▸ **SOURCE TEXT**:
[Start of section]
Bliss.

Bliss.

Friday, July 6, 2018

A month through sutures, plasters and splints!



As the days passed, my gallery was filled with badly photographed X rays, deep gaping wounds or case sheets that I would forward to the professors on duty for further guidelines on management.

While the 9 to 4 time frame was filled with ward follow ups or sitting through a clogged OPD, the real deal was after 4 when cases came to the casualty and we had to assess the severity of damage and provide necessary treatment/ refer.

During the course of 1 month in Orthopaedics, I had ample opportunity to suture in the casualty and I think there was definitely some improvement from my first day to the last day. We also tried our hand at reducing a dislocated shoulder after watching a couple of videos and also after watching our professor effortlessly do it without causing pain to the patient.
During the course of ward work, I realized (and I was also enlightened) that it's not enough to just come on time, do your work and go. You need to improvement in both knowledge and skill and neither can substantiate for the other. Doing what you're told to do is all good but doing what you aren't told to do is sometimes expected of you. I don't know if I make sense but all I'm saying is it's not enough if you diagnose that the patient had IT fracture, put him on skin traction and get all the relevant investigations required preoperatively and get the health scheme approved for free implants for the patient. You still need to make the time to read up on IT fractures and know about its similarities with neck of femur fractures and how they differ in other modalities.

This is one example but that's the general idea. One time, we had a case of self fall with complaints of pain in the back. Usually one has to rule out a spinal injury in such cases. Based on the presenting feature (respiratory difficulty/falling BP/ paralysis etc one must try to localize the site of lesion. That day we had a 'class' in casualty by S Sir where he explained what to in case of a spinal injury right from the immediate care at the residence to logrolling to the meticulous examination of the patient making sure not to inflict more damage upon the patient.
[End of section]
▸ **DATASET RECORDS**:
[Start of section]
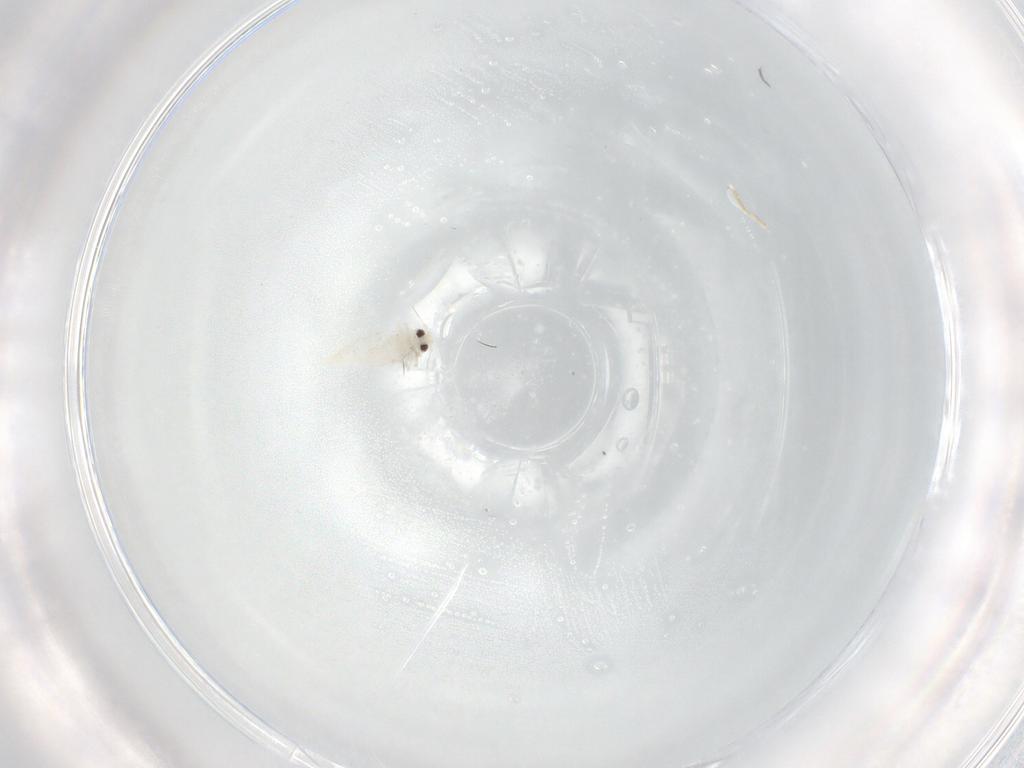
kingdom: Animalia
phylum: Arthropoda
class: Insecta
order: Hemiptera
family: Aleyrodidae
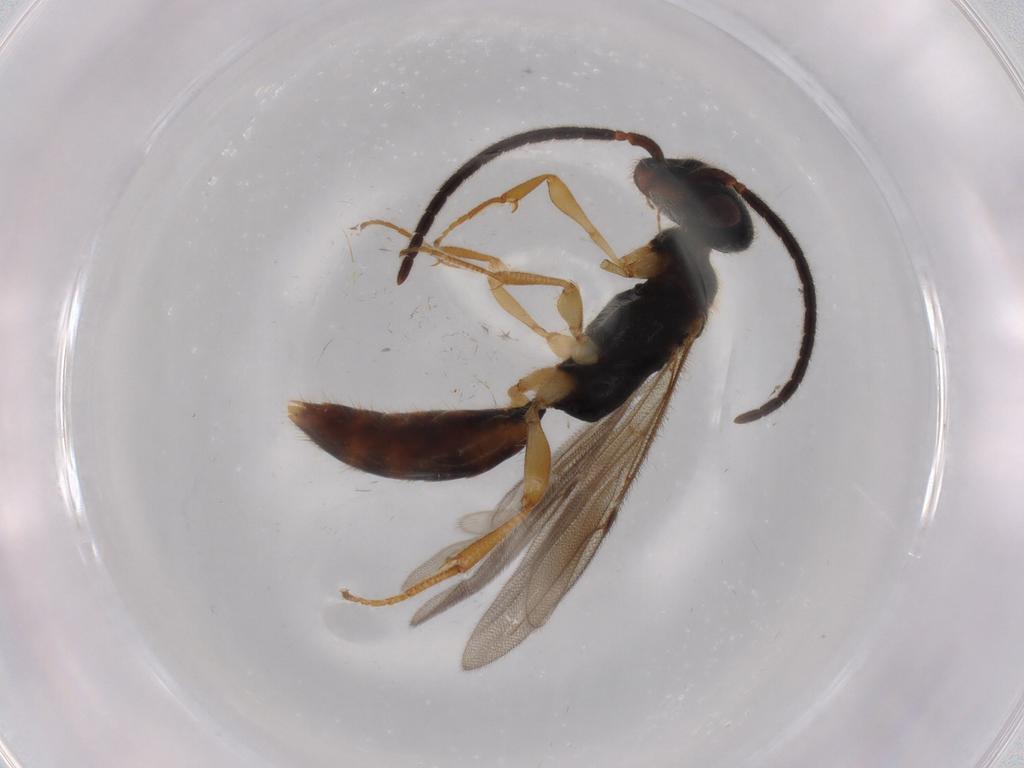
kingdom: Animalia
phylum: Arthropoda
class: Insecta
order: Hymenoptera
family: Bethylidae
[End of section]
▸ **WORK REQUEST A**:
Answer these questions from the orthopaedics blog post:
(i) Which time frame was filled with ward follow ups or a clogged OPD?
(ii) What did the writer try reducing after watching a couple of videos?
(iii) Who gave a 'class' in casualty on what to do in case of a spinal injury?
▸ **WORK REQUEST B**: Reproduce the part of the orthopaedics blog post that opens with the words containing "A month through" and closes with "to the patient.".
The items come from a different source than the orthopaedics blog post.

▸ **EXERCISE ANSWER A**:
(i) The 9 to 4 time frame.
(ii) A dislocated shoulder.
(iii) S Sir.

▸ **EXERCISE ANSWER B**:
A month through sutures, plasters and splints!



As the days passed, my gallery was filled with badly photographed X rays, deep gaping wounds or case sheets that I would forward to the professors on duty for further guidelines on management.

While the 9 to 4 time frame was filled with ward follow ups or sitting through a clogged OPD, the real deal was after 4 when cases came to the casualty and we had to assess the severity of damage and provide necessary treatment/ refer.

During the course of 1 month in Orthopaedics, I had ample opportunity to suture in the casualty and I think there was definitely some improvement from my first day to the last day. We also tried our hand at reducing a dislocated shoulder after watching a couple of videos and also after watching our professor effortlessly do it without causing pain to the patient.